In education, psychology, and health research item response theory (IRT) is increasingly used to construct tests and to evaluate the psychometric quality of existing tests. Due to the increasing availability of easy-to-use software, not only test developmental companies, but also researchers use IRT for the development and evaluation of tests and questionnaires. Before an IRT model can be applied, researchers should report fit measures to show that the models they use describe the data fairly well so that, for example, estimated theta levels can be trusted. However, IRT models and their underlying assumptions represent ideals about data that do not exist in practice.
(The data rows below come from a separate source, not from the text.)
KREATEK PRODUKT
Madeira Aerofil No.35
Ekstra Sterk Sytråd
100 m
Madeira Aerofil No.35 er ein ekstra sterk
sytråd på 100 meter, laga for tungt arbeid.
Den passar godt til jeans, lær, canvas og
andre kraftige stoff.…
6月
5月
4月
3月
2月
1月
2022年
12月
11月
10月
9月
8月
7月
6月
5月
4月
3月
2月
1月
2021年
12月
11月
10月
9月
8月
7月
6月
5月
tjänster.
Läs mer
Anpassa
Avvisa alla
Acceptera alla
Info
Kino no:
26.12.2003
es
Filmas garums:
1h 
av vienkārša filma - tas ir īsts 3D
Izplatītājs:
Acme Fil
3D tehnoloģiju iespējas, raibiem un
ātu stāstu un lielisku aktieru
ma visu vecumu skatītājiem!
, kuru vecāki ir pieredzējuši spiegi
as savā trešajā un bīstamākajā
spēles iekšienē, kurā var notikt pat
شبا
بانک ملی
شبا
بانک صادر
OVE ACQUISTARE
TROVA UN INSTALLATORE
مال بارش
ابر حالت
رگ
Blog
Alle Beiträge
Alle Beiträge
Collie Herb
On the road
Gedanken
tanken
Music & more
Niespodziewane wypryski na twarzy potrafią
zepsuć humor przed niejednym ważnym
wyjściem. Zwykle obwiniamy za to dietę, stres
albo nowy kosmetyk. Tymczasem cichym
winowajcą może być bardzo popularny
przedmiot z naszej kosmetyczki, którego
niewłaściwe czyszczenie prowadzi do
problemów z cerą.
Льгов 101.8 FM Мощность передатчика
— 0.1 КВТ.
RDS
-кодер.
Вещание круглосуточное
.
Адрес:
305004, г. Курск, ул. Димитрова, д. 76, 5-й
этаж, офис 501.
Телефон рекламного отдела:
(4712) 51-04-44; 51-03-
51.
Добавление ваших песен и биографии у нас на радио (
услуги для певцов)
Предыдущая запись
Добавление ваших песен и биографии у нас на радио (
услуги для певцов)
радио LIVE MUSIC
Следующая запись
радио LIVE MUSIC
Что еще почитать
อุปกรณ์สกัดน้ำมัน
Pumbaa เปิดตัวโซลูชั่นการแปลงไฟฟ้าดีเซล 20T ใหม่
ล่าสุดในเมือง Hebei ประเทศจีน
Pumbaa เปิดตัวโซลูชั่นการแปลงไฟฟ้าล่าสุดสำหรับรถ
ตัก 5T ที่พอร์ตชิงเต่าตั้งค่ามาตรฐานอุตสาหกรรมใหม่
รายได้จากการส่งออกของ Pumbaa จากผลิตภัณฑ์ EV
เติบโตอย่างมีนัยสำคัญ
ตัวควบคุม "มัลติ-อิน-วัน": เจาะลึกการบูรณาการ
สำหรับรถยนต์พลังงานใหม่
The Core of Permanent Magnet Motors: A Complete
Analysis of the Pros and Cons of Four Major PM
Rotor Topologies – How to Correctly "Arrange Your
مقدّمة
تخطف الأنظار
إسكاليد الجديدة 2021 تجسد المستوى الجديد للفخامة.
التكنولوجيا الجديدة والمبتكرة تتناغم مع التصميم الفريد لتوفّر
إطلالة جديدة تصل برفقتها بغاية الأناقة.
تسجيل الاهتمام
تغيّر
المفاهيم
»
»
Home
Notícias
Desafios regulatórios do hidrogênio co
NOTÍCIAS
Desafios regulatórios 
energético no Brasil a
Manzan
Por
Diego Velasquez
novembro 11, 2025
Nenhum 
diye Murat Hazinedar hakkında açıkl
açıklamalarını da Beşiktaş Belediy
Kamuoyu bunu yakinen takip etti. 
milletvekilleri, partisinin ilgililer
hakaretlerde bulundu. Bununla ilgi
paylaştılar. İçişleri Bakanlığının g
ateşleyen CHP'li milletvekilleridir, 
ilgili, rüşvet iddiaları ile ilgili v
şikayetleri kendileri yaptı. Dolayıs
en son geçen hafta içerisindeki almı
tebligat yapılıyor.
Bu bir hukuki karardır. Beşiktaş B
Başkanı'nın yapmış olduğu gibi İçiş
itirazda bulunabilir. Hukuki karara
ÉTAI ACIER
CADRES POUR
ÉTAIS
As Funder (1997) discussed in a more general. context: “There are only two kinds of data: Terrible data that are ambiguous, potentially misleading, incomplete, and imprecise. The second kind is No Data”. Because IRT models never fit the data, a researcher who applies these models is left in uncertainty which model to choose and whether model choice makes a significant difference for practical decisions that are based on the application of these models. Additional parameters can be added to the model resulting in more complex models that may have a better fit, but require more complex parameter estimation, and these parameters may be less stable under replications. For practical decisions should a researcher prefer the more complex models or does the worse fit of simple models have minor influence on the practical decisions that are being made in practice?

What researchers and practitioners badly need is evidence about the stability of the main conclusions of empirical educational research in which IRT models are being used (Molenaar, 1997). Some of the research problems that this project tries to address may be summarized as follows:

  • Is there a difference in the main conclusions derived from an instrument (e.g., a test or a questionnaire) with or without bad items in the test?
  • Is there a difference in the main conclusions derived from an instrument with or without misfitting item score patterns?
  • If there are differences: How large and how consequential are they?

In this project we will investigate the practical significance of misfit of IRT models, that is, \the extent to which the decisions made from test scores are robust against the misfit of the IRT models (Sinharay & Haberman, 2014). The main aim of this project is to investigate, through both simulated data and empirical data, whether the main conclusions in empirical research hold under different IRT models and under different violations of IRT models.